* Your task:
Copy out every line of text in the listing below word for word, omitting the pictures.

Data records: Begin

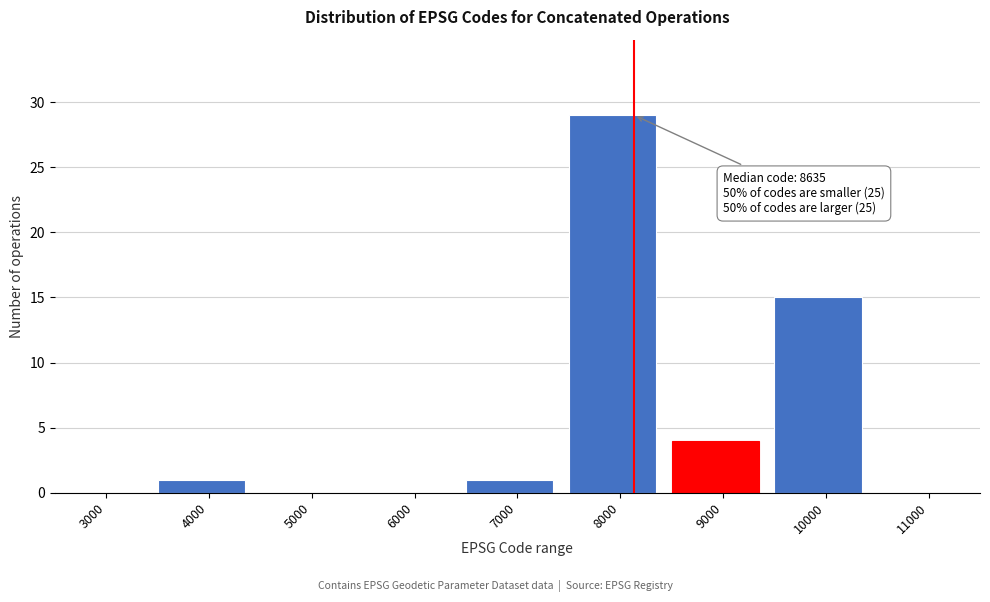

Reading left to right, extract all data points from this chart.

3000=0	4000=1	5000=0	6000=0	7000=1	8000=29	9000=4	10000=15	11000=0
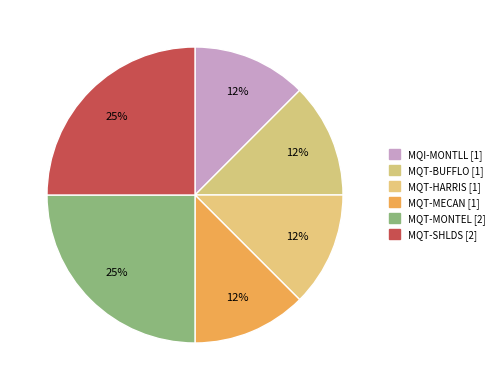

Count the number of slices in the pie.

6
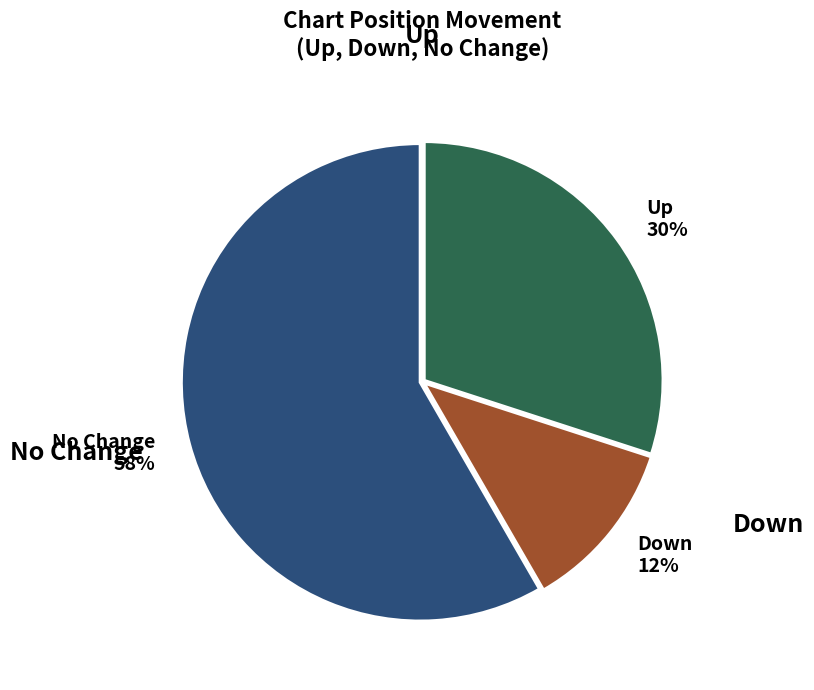

Count the number of slices in the pie.

3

Data records: End

* Task answer:
Reading left to right, extract all data points from this chart.

3000=0	4000=1	5000=0	6000=0	7000=1	8000=29	9000=4	10000=15	11000=0

Count the number of slices in the pie.

6

Count the number of slices in the pie.

3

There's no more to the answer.